=== Entries shown ===
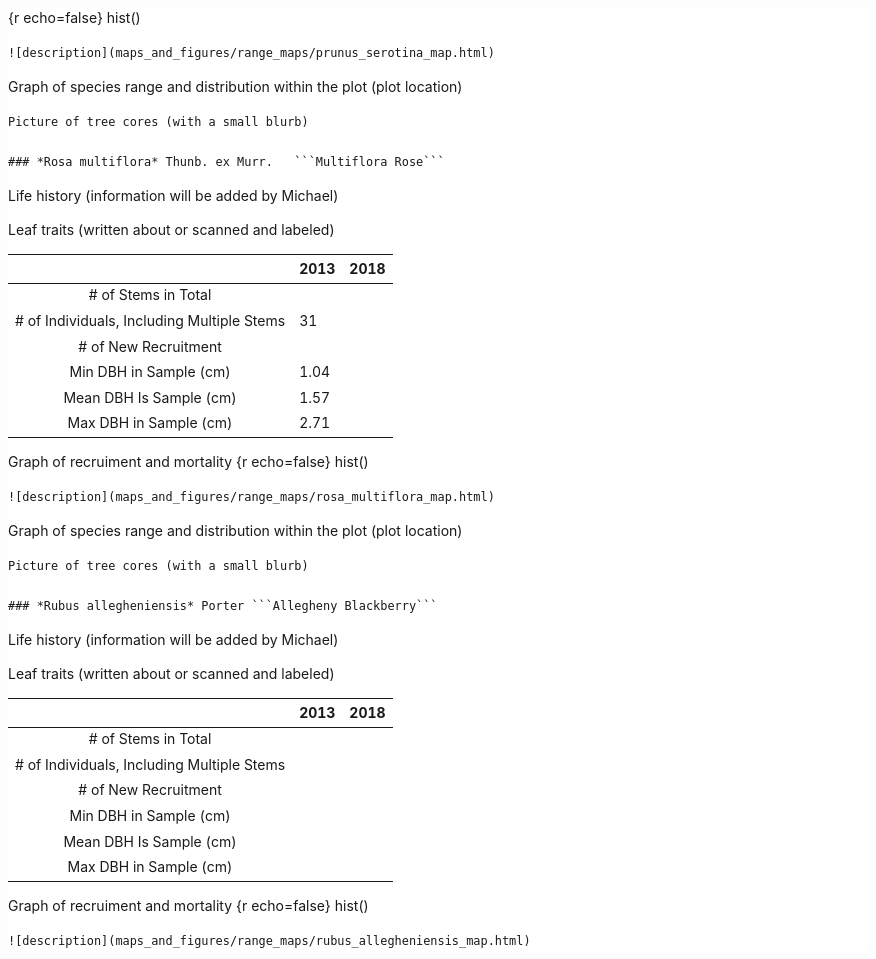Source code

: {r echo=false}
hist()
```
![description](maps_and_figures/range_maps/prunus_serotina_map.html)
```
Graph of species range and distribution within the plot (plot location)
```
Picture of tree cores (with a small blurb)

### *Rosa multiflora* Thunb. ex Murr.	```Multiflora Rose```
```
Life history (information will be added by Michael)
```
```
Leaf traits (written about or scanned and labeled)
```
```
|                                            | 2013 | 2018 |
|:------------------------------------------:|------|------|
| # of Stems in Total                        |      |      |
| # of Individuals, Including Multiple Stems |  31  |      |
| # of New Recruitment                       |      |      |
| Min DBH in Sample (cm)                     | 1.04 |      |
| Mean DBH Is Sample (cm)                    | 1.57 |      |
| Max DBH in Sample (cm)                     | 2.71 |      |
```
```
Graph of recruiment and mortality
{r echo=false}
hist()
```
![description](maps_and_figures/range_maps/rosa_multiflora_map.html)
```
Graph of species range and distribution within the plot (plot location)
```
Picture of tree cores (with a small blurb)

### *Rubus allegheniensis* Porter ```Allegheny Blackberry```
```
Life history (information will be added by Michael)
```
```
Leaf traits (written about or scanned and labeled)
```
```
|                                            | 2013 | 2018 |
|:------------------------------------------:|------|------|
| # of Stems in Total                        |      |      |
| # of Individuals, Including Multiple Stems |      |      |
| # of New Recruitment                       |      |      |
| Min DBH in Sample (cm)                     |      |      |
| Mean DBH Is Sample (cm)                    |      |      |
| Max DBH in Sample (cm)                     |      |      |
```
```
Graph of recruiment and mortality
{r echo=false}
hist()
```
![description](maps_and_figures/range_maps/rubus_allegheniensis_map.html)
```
===
=== Entries shown ===
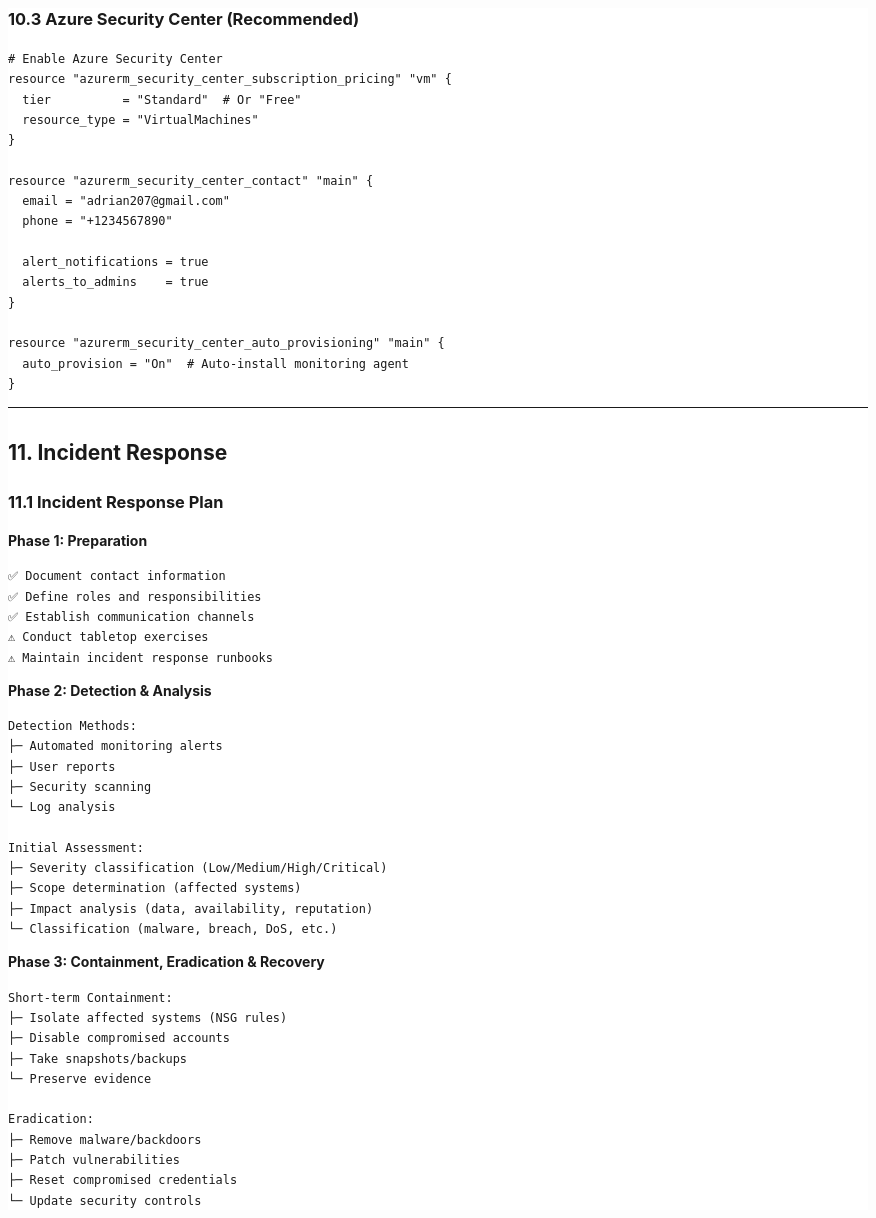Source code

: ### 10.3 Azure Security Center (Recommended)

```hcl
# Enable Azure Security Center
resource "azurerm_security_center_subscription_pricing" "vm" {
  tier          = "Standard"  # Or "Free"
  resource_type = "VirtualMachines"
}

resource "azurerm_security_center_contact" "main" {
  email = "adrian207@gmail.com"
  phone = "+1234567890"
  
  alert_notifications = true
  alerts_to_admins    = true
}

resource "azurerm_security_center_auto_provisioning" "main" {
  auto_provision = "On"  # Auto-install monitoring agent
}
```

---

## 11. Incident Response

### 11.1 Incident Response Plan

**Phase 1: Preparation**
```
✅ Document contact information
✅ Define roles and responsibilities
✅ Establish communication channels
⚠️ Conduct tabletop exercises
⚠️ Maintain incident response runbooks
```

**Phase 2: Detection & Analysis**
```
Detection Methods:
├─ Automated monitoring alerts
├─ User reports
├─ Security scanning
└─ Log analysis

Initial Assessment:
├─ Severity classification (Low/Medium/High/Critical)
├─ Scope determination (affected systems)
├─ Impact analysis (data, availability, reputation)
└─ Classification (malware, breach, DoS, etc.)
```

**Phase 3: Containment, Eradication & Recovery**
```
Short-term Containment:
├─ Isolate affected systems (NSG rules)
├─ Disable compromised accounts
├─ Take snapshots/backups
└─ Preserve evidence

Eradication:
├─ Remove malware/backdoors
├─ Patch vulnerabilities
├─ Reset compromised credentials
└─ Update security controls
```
===
=== Entries shown ===
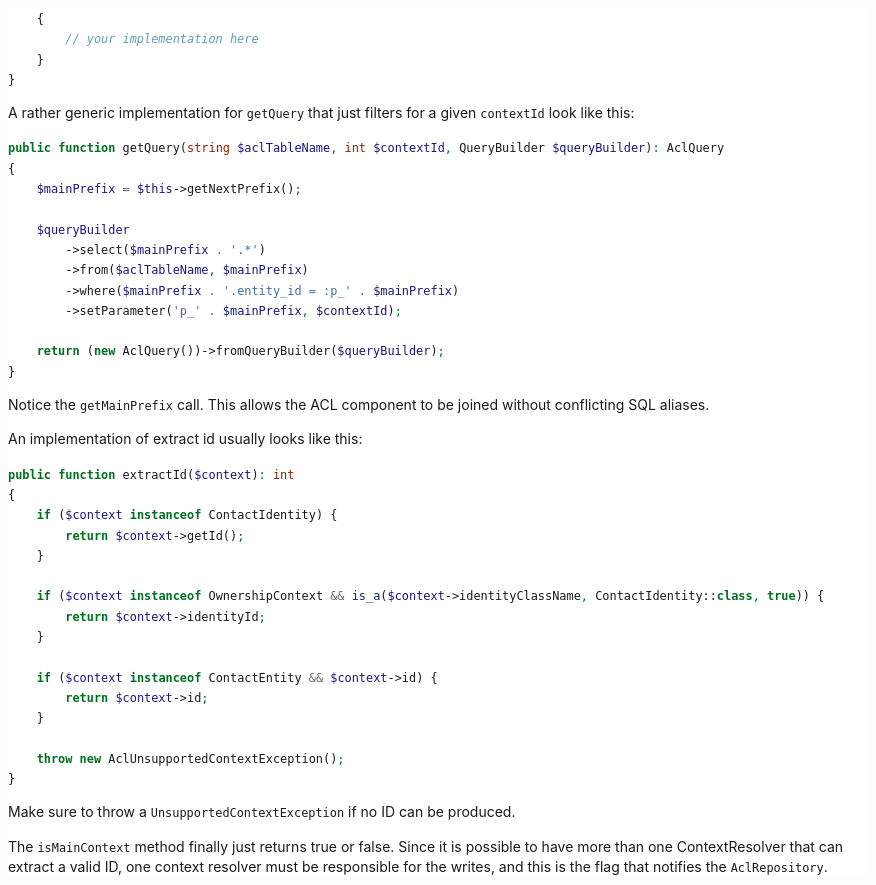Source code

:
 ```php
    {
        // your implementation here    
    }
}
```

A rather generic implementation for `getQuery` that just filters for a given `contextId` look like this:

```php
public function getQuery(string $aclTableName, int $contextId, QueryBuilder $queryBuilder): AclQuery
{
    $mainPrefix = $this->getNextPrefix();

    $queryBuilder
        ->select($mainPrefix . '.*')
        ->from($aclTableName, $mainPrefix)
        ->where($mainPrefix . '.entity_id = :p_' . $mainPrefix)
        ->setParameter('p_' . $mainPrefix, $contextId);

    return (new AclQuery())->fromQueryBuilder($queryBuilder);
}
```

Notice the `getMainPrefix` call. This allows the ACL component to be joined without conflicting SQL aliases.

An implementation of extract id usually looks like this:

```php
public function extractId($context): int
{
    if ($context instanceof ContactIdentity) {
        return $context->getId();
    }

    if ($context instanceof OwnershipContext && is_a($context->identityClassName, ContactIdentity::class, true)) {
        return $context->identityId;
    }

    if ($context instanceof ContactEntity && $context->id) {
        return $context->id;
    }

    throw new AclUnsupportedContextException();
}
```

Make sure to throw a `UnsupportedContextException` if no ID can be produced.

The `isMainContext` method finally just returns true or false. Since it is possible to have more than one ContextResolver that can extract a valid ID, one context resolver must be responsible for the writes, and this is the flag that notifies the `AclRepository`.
===
• **What to produce**: What this exercise asks for is every line of the data above with the word "Phase".

• **Solution to this task**:
**Phase 1: Preparation**
**Phase 2: Detection & Analysis**
**Phase 3: Containment, Eradication & Recovery**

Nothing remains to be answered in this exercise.